WORK TO BE COMPLETED
Return each line of the records below in which the string "iniciativa" turns up.

------ INFORMATION ------

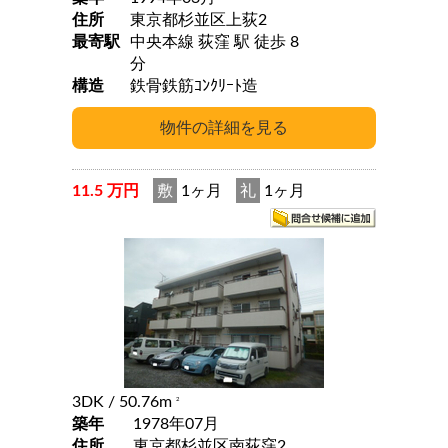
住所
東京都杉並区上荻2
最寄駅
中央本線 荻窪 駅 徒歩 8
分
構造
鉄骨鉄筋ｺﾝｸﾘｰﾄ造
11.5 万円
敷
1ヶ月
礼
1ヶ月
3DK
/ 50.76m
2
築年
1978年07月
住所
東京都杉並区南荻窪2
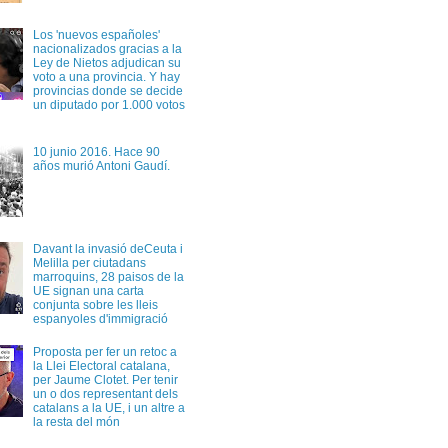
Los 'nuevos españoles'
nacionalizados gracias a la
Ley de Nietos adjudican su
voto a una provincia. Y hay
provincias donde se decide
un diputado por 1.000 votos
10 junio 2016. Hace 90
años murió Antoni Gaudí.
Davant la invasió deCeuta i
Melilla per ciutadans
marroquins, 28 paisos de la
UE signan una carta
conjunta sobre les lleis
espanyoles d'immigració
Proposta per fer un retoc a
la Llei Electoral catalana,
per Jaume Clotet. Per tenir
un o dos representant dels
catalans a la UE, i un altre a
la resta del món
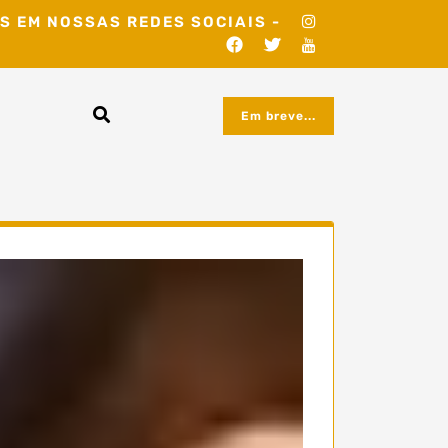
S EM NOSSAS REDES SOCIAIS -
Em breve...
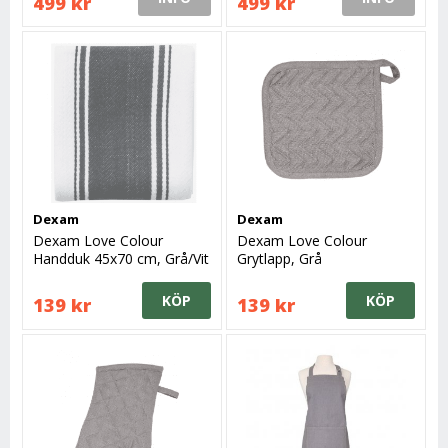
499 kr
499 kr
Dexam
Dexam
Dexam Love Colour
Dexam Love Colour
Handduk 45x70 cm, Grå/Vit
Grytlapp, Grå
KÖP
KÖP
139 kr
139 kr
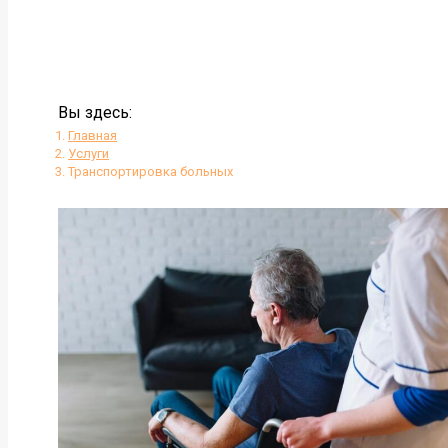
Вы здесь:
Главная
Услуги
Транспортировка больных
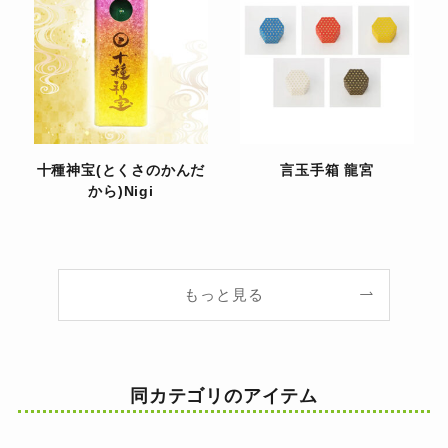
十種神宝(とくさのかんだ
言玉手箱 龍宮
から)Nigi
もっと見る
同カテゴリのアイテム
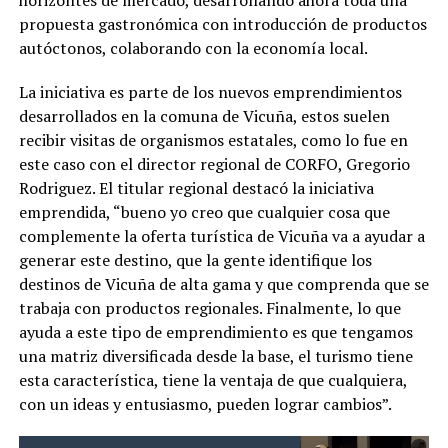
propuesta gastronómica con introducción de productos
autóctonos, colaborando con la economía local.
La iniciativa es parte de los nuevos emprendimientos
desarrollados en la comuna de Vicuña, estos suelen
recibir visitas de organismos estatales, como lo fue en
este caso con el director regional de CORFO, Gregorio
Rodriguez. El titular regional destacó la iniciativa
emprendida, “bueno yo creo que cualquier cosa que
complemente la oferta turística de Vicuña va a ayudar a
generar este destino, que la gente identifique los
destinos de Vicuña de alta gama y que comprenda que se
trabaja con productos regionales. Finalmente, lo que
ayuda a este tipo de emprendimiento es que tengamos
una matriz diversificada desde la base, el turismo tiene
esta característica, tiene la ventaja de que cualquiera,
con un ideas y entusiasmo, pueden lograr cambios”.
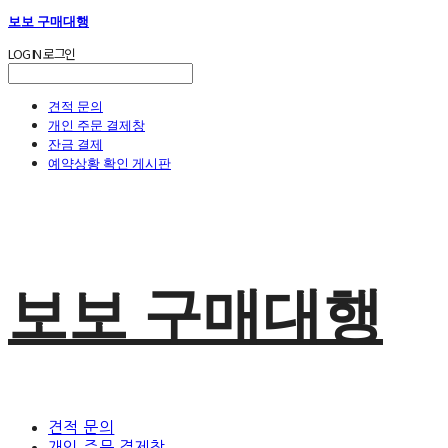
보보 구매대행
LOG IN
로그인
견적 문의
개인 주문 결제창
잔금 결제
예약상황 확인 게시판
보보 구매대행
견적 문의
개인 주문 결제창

------

ANSWER TO THIS TASK
La iniciativa es parte de los nuevos emprendimientos
Rodriguez. El titular regional destacó la iniciativa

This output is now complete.